Estimating the risk of future MH should be based on several risk factors and including BA diameter measurement and detection of hypertrophied NBSA in patients with CF might add another important key in individual assessment. In addition, when considering BAE it is important to remember that patients with CF report stress or anxiety and fear of bleeding in public to negatively impact their quality of life . As BAE is effective and safe especially when carried out as coil embolization in treating MH, indication for BAE should also be considered in this context [6, 19, 21, 27]. In the literature several factors associated with MH have been published. MH seems to show higher prevalence with older age, FEV1% pred. < 70%, presence of diabetes and differing results for sputum colonization with Pseudomonas aerug. and S. aureus [2, 4, 6, 7, 23, 24]. Further prospective studies are necessary to validate if risk prediction of MH based on the criteria presence of NBSA and BA diameter > 3.5 mm is possible. Treatment of patients could then be safer and outcome better, as patients could be treated earlier, before occurrence of MH, in stable condition and, more importantly, not in an emergency setting.

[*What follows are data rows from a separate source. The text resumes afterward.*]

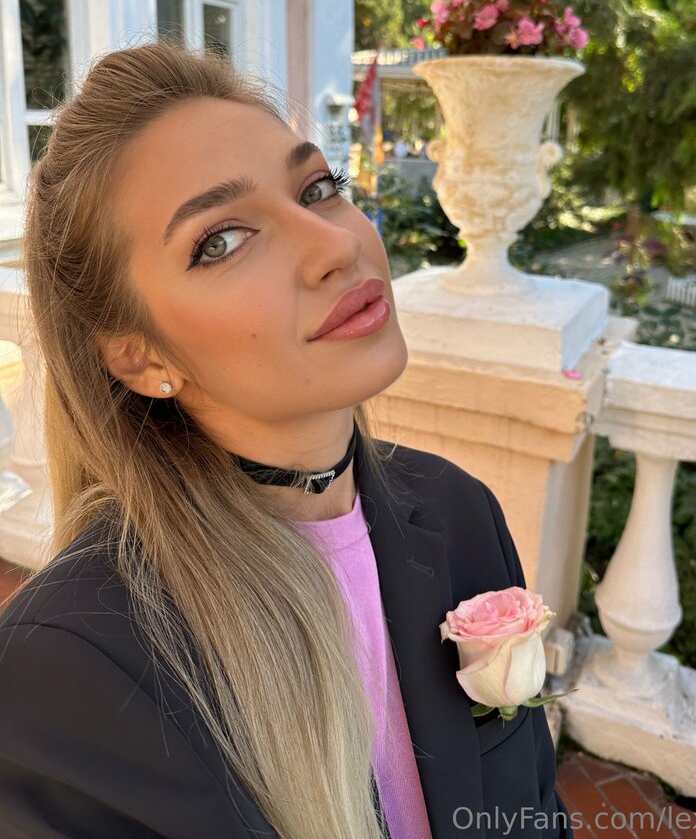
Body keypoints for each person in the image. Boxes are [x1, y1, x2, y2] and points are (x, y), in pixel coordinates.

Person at [0, 41, 573, 839]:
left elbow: (535, 809)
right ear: (139, 356)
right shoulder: (70, 667)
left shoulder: (457, 511)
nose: (337, 245)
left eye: (318, 189)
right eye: (221, 241)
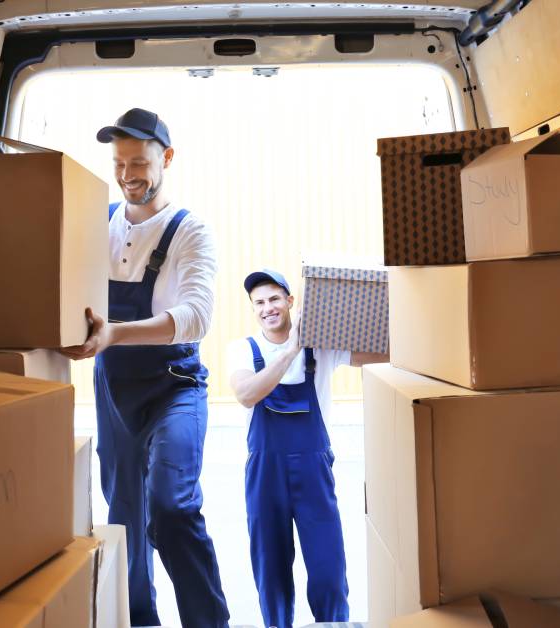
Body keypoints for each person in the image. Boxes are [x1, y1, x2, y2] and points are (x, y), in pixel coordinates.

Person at [62, 108, 229, 628]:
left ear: (167, 158)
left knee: (172, 509)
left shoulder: (190, 232)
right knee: (124, 520)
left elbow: (197, 317)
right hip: (113, 390)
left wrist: (115, 333)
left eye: (139, 162)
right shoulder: (97, 224)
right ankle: (140, 621)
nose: (128, 174)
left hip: (174, 389)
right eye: (118, 163)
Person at [226, 269, 386, 628]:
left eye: (274, 299)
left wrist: (363, 310)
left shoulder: (322, 347)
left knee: (328, 568)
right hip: (265, 473)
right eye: (260, 302)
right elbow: (246, 394)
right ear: (254, 309)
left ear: (291, 301)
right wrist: (291, 348)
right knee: (272, 569)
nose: (268, 308)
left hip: (314, 471)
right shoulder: (243, 350)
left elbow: (385, 352)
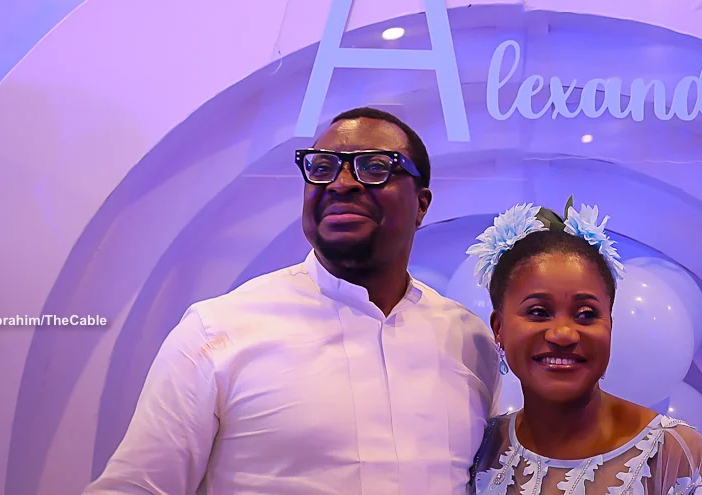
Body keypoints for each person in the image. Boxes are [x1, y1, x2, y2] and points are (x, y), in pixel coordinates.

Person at [85, 107, 501, 495]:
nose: (341, 183)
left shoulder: (468, 339)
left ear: (421, 204)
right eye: (321, 168)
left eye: (375, 167)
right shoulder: (218, 330)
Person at [466, 202, 702, 495]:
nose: (563, 334)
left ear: (610, 326)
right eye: (539, 312)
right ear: (499, 328)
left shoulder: (670, 453)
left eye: (586, 314)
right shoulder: (480, 449)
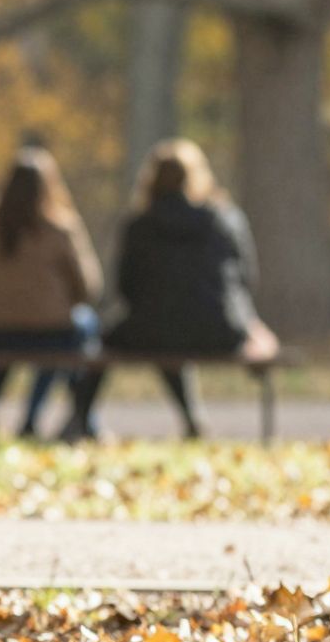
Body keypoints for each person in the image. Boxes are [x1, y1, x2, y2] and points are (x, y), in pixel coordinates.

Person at [65, 140, 278, 440]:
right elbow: (246, 278)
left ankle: (78, 419)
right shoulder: (224, 220)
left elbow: (126, 287)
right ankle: (192, 419)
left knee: (116, 338)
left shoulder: (139, 224)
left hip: (151, 329)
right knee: (175, 326)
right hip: (219, 328)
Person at [0, 147, 103, 440]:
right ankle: (63, 417)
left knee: (34, 338)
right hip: (50, 332)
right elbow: (88, 287)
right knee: (77, 332)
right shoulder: (59, 227)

Patients of control group did not receive DSA to verify BA diameters, but measurement of BA and NBSA was carried out in CTA in all patients of case and control group. In addition, comparison of DSA and CT scans was only carried out as proof of principle. BA diameter measurements in CTA and DSA to be comparable has been published in the literature  and showed excellent correlation in the case group. Patients with MH had CT scans with varying scanning protocols and devices but quality of CTA for detection of BA and NBSA was good to excellent in all cases. The small study group number is certainly a limitation as is the retrospective study design. However, MH is a rare complication treated in specialized centers with patients referred from all parts of Germany rendering larger cohort numbers and prospective studies difficult.